Conclusive proof that it's no more fun watching a bunch of women beat the crap out of each other than it is watching men do the same. Ugly and soulless, only star and stuntwoman extraordinaire Zoe Bell's commitment gives any reason to watch this filth.
This exploitation film that is all about violence, was directed by Josh C. Waller. Written by Robert Beaucage, Kenny Gage and Josh C. Waller it has a lot for the lovers of this genre... but I have to say, am not one of them! The film premiered on April 21, 2013 at the Tribeca Film Festival and stars Zoë Bell, Rachel Nichols and Tracie Thoms as women forced to fight for the twisted entertainment of the wealthy elite.

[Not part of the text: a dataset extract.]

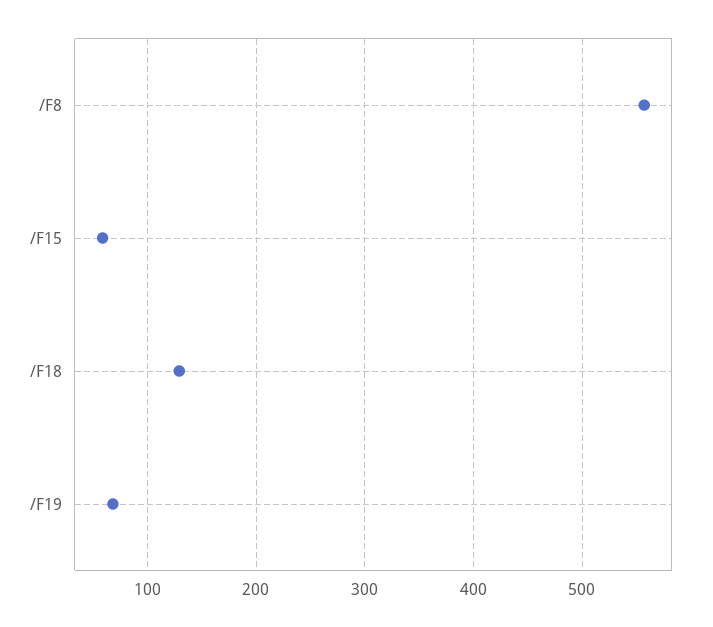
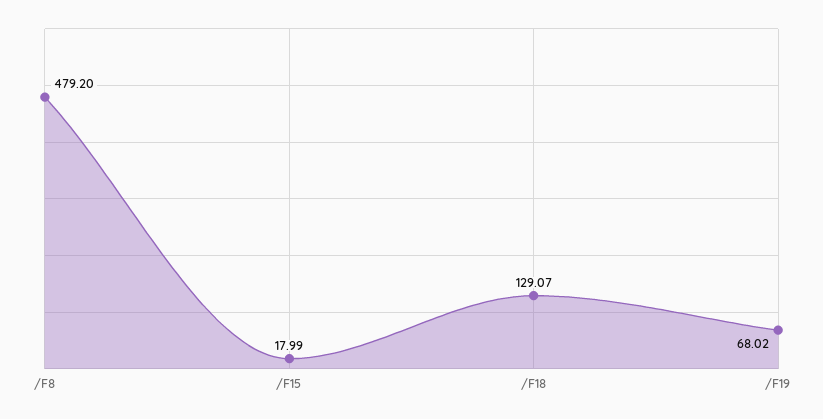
/F8: 560 -> 479.2
/F15: 60 -> 17.99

The story of Sabrina (Zoë Bell), who is kidnapped along with 49 other women by the diabolical husband and wife team of Elizabeth (Sherilyn Fenn) and Joseph (Doug Jones). The women are told that they will fight to the death for the entertainment of a group of bored rich people. If they lose or refuse to fight, a sniper will kill their loved ones...

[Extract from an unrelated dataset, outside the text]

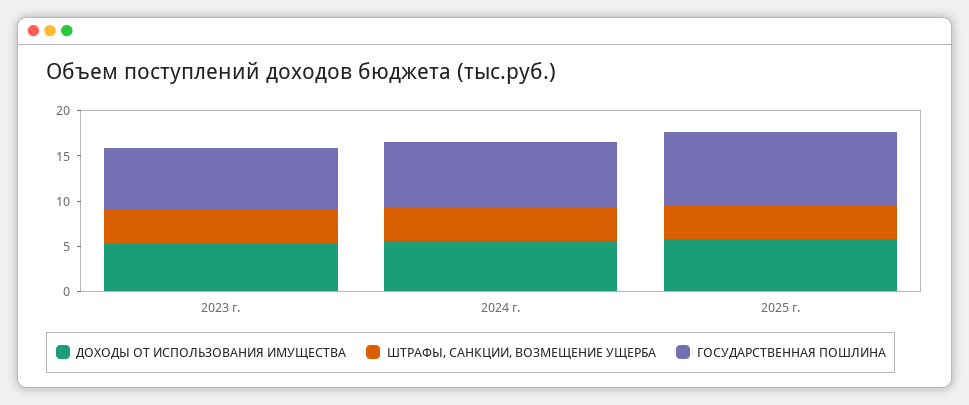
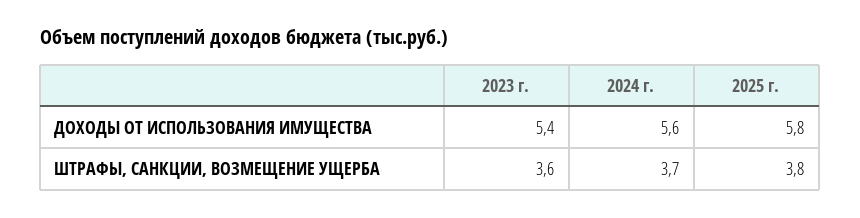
ГОСУДАРСТВЕННАЯ ПОШЛИНА, 2023 г.: 7 -> none
ГОСУДАРСТВЕННАЯ ПОШЛИНА, 2024 г.: 7 -> none
ГОСУДАРСТВЕННАЯ ПОШЛИНА, 2025 г.: 8 -> none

Waller tried to treat the film "as seriously as if it were men that were abducted and forced to fight each other." He tried really hard to avoid stereotypes typically seen, such as nudity, as he felt that viewers would not see this in an all-male exploitation film. Of course, this is not a film which will appeal to everyone... it is for lovers of the genre only, and most of the others would be overwhelmed by the violence and the level of the exploitation.